= Beginning of Section =

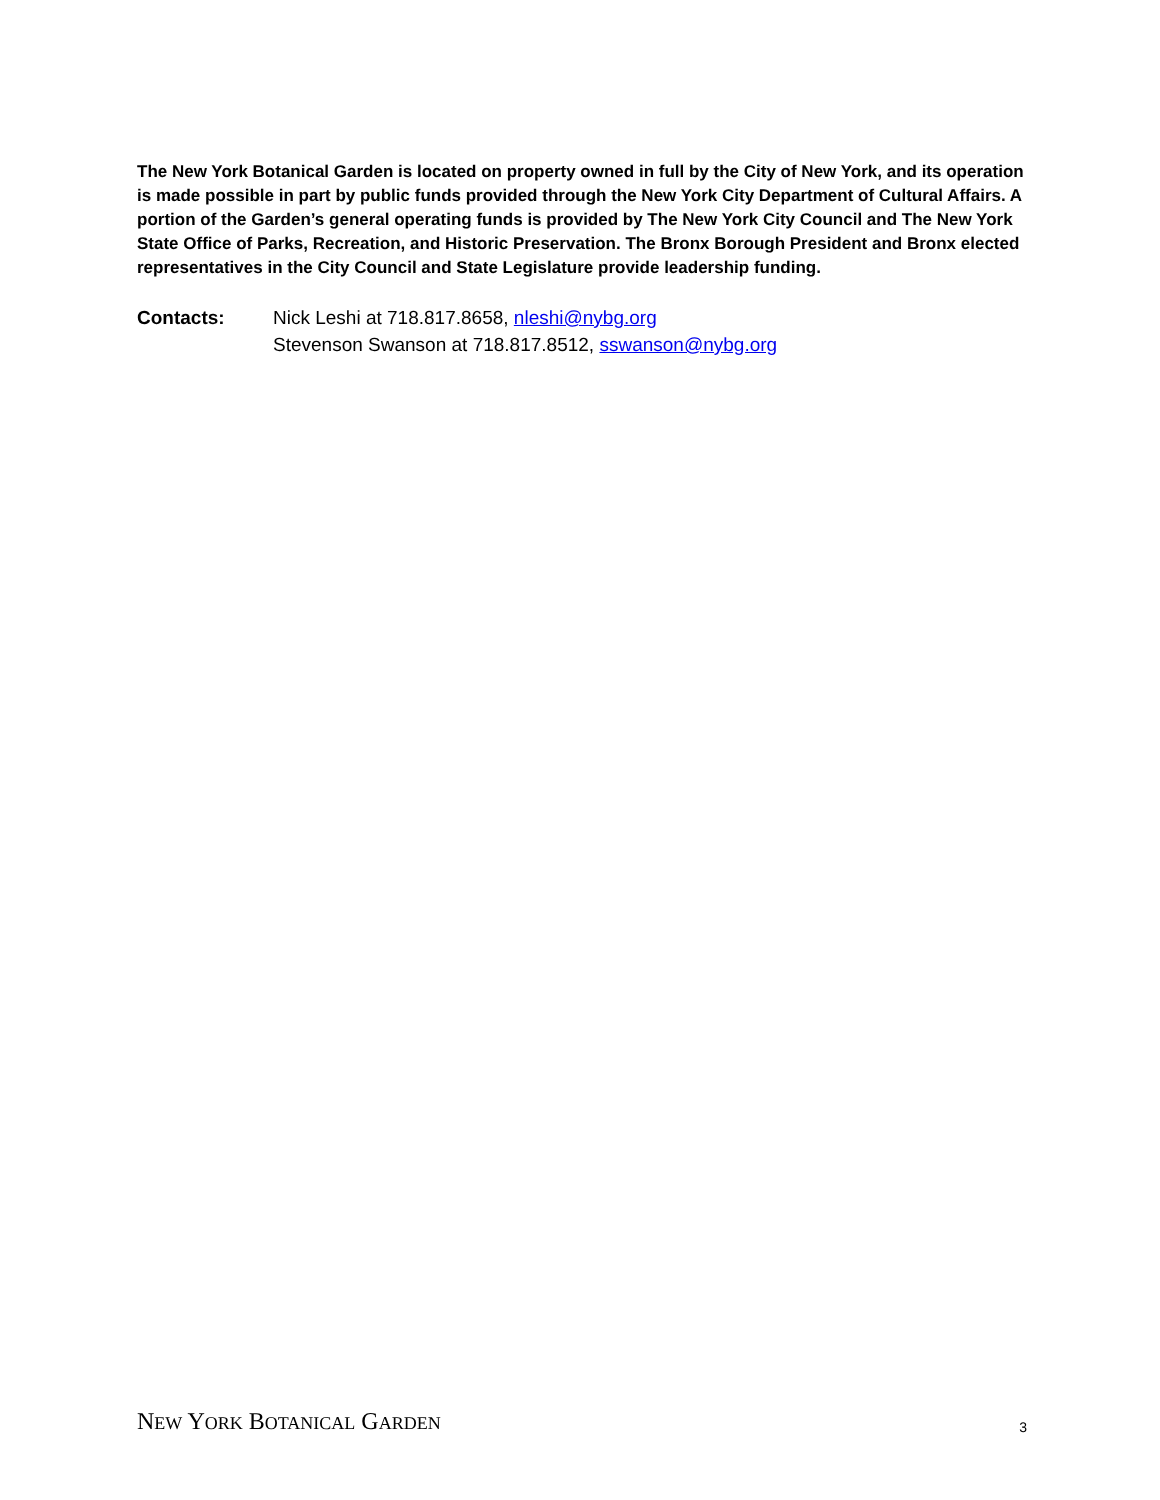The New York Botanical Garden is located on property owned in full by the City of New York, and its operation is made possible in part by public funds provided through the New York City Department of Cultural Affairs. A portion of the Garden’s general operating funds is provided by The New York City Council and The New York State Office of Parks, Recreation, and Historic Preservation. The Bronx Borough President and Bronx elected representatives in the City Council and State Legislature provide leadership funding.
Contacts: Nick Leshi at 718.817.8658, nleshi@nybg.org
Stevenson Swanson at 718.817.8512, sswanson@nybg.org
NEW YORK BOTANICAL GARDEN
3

= End of Section =

Goal of the exercise:
Taking the line that contains "Contacts: Nick Leshi" as the starting point, copy every line through the end of the listing exactly, and write nothing further.

Exercise answer:
Contacts: Nick Leshi at 718.817.8658, nleshi@nybg.org
Stevenson Swanson at 718.817.8512, sswanson@nybg.org
NEW YORK BOTANICAL GARDEN
3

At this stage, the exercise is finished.